Input data:
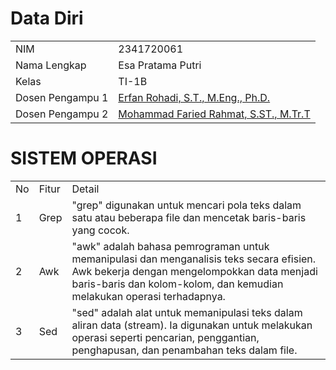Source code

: # Data Diri

|  |  |
|--|--|
| NIM | 2341720061 |
| Nama Lengkap | Esa Pratama Putri |
| Kelas | TI-1B |
| Dosen Pengampu 1| [Erfan Rohadi, S.T., M.Eng., Ph.D.](https://github.com/mrhmt80) |
| Dosen Pengampu 2| [Mohammad Faried Rahmat, S.ST., M.Tr.T](https://github.com/mrhmt80) |

# SISTEM OPERASI
|  |  |  |
|--|--|--|
| No | Fitur | Detail |
| 1 | Grep | "grep" digunakan untuk mencari pola teks dalam satu atau beberapa file dan mencetak baris-baris yang cocok. |
| 2 | Awk | "awk" adalah bahasa pemrograman untuk memanipulasi dan menganalisis teks secara efisien. Awk bekerja dengan mengelompokkan data menjadi baris-baris dan kolom-kolom, dan kemudian melakukan operasi terhadapnya. |
| 3 | Sed | "sed" adalah alat untuk memanipulasi teks dalam aliran data (stream). Ia digunakan untuk melakukan operasi seperti pencarian, penggantian, penghapusan, dan penambahan teks dalam file. |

Aim of the task:
None of the pictures should appear; copy the rest of the material above exactly.

Response to this exercise:
Source code

: # Data Diri

|  |  |
|--|--|
| NIM | 2341720061 |
| Nama Lengkap | Esa Pratama Putri |
| Kelas | TI-1B |
| Dosen Pengampu 1| [Erfan Rohadi, S.T., M.Eng., Ph.D.](https://github.com/mrhmt80) |
| Dosen Pengampu 2| [Mohammad Faried Rahmat, S.ST., M.Tr.T](https://github.com/mrhmt80) |

# SISTEM OPERASI
|  |  |  |
|--|--|--|
| No | Fitur | Detail |
| 1 | Grep | "grep" digunakan untuk mencari pola teks dalam satu atau beberapa file dan mencetak baris-baris yang cocok. |
| 2 | Awk | "awk" adalah bahasa pemrograman untuk memanipulasi dan menganalisis teks secara efisien. Awk bekerja dengan mengelompokkan data menjadi baris-baris dan kolom-kolom, dan kemudian melakukan operasi terhadapnya. |
| 3 | Sed | "sed" adalah alat untuk memanipulasi teks dalam aliran data (stream). Ia digunakan untuk melakukan operasi seperti pencarian, penggantian, penghapusan, dan penambahan teks dalam file. |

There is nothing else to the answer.